*DIRECTIVE*: Below are the records; copy each line in which "Ground" can be found.

Stored data:
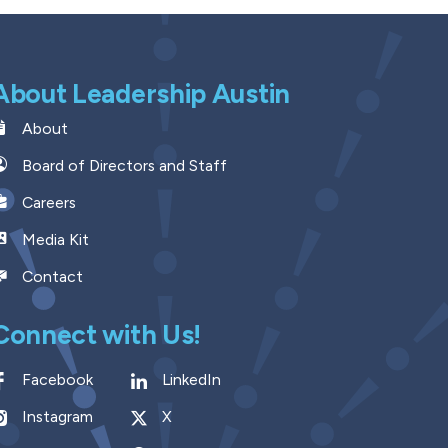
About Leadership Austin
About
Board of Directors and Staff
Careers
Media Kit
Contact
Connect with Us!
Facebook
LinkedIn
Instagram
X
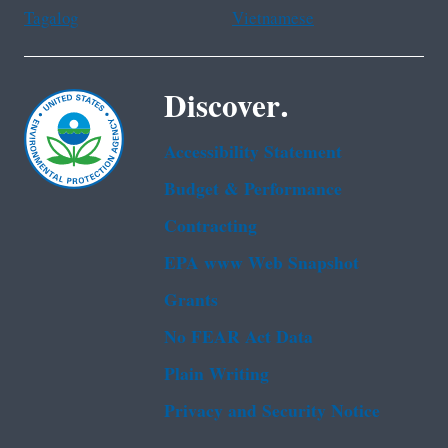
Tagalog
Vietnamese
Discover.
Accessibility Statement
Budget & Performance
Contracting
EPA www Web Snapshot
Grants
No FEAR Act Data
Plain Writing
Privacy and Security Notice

--

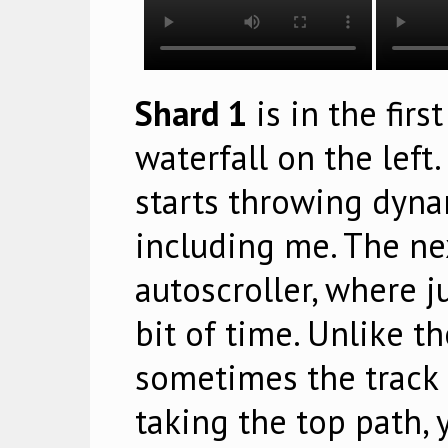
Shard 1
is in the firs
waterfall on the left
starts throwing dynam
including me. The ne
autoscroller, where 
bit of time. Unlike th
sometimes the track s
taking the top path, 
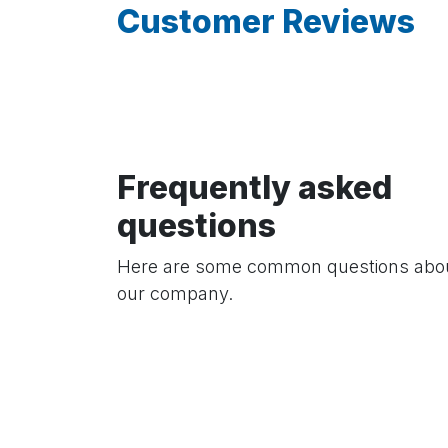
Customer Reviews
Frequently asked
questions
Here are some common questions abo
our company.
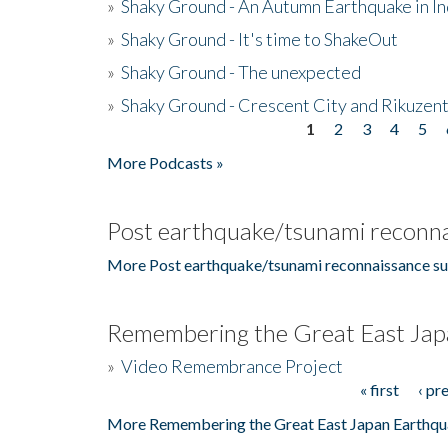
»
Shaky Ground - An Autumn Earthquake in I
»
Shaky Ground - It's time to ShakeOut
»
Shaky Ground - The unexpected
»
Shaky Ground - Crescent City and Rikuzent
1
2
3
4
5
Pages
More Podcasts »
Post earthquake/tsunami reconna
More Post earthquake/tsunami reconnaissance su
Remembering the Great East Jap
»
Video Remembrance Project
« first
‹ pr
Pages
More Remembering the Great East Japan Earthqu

*ANSWER FOR THIS EXERCISE*:
Shaky Ground - An Autumn Earthquake in I
Shaky Ground - It's time to ShakeOut
Shaky Ground - The unexpected
Shaky Ground - Crescent City and Rikuzent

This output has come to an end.